A striker of Keane's pedigree should probably have ended his career with more trophies but he destroyed the Irish goalscoring record and bagged 126 Premier League goals for six different clubs. 

Ortega's talent was far less fulfilled. 

He found sanctuary at River Plate in 2000 and rediscovered a consistency of form that had evaded him for years.

Manchester United were even reported to be considering a swoop but he ended up making a disastrous move to Fenerbahce. Having played just 11 games, Ortega flew back to Argentina for a friendly against Holland and never went back. 

FIFA handed him a four-month ban and a €9.5m fine for the walkout and he stayed in his homeland, playing for Newell's Old Boys and then River Plate again.

For years it seemed Ortega couldn't escape the shadow of the past even if he wanted to. 

In 2002 Argentina's request to retire the No 10 shirt in honour of Maradona was refused by FIFA and so Ortega went to South Korea and Japan wearing a jersey his country believed was unworthy of anyone else. His team didn't make it out of the group stages.

Plagued by indiscipline and alcoholism, Ortega would still occasionally leave an imprint of his brilliance on the public consciousness with a flash of impish genius. On so many occasions that would manifest itself in the form of his favourite party trick: the chip.

No player has such an extensive showreel of delicate lobs from all conceivable angles.

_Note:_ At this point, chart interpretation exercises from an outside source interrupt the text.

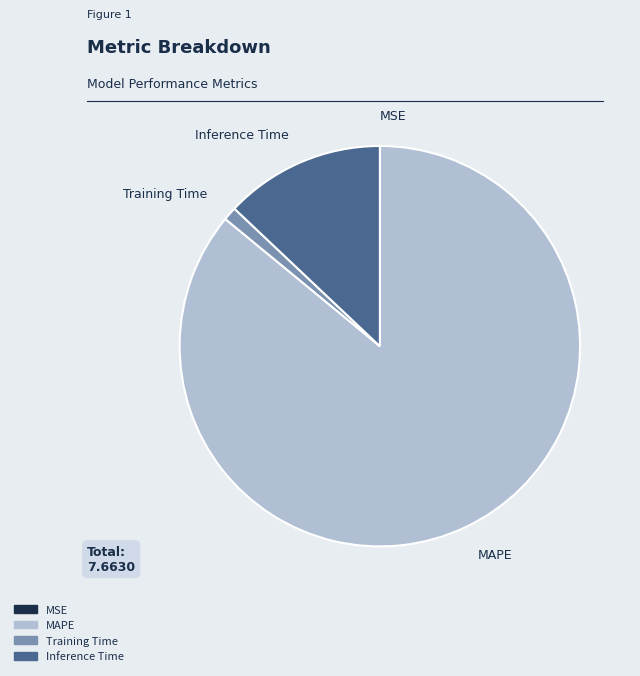

Does any single category account for the majority?

Yes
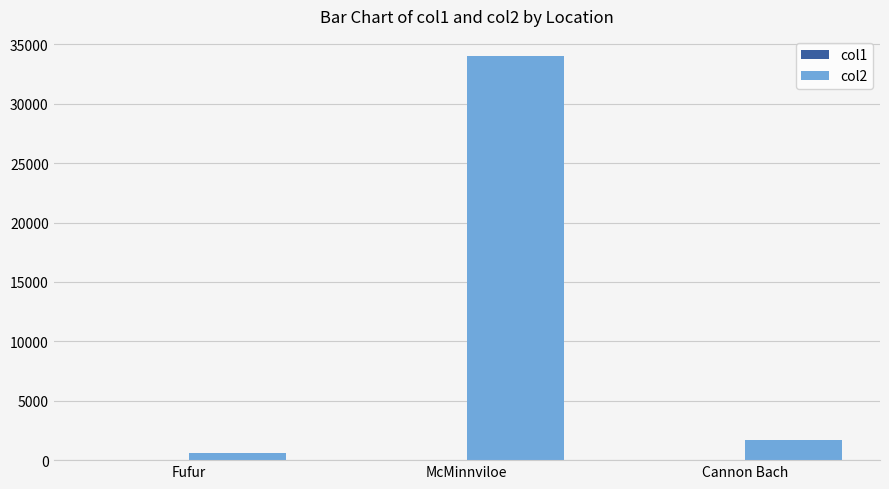

Is it true that col2 equals 2873.4 at Cannon Bach?

False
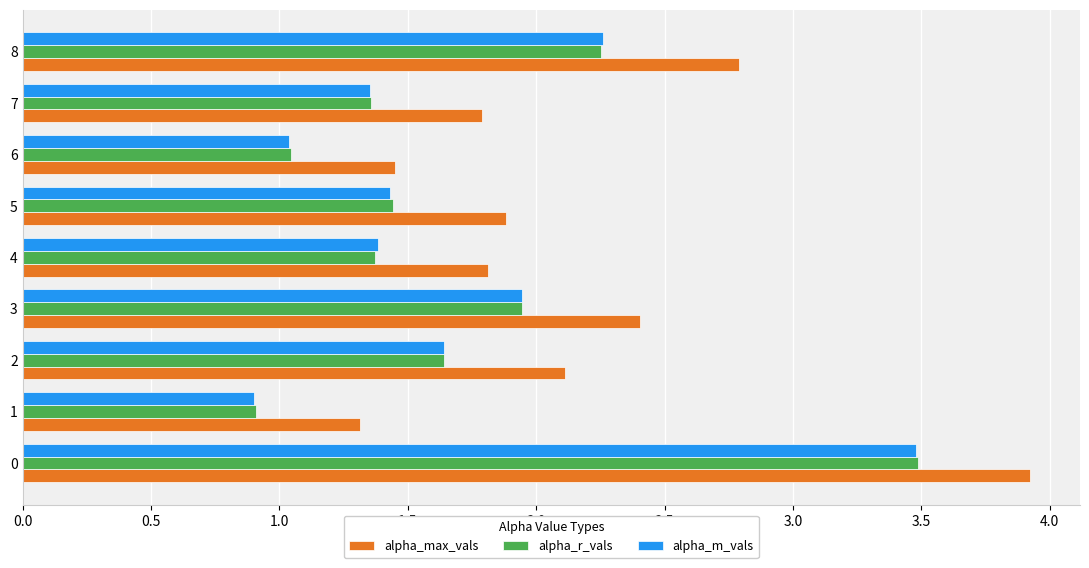

Which series changed the most between 1 and 5?

alpha_max_vals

His goal against Ireland was just one of many similarly breathtaking efforts.

Those present at Lansdowne in 1998 knew they were witnessing the birth of one outstanding career but they were also seeing the very peak of another.

Three months previously, Ranieri had provided a scathing critique of the player when he said:  "Ortega has a lot of quality, but he doesn't like to train. He has worked 43 hours fewer than the rest of his team-mates since he arrived at Valencia. He's always tired and bloated."

Watching him when he was at his best made a mockery of that assessment, but that was Ortega - unpredictable is every possible way.

Perhaps Maradona put it best when he said: "Everyone thinks El Burrito is a little idiot but I think he is very intelligent. We shared a room for a while but he was moved out because executives from his club, River Plate, thought I would fill his head with... whatever was in mine.

"He spoke to me about how professional he was and also about how unprofessional he could be, just because he f*****g felt like it."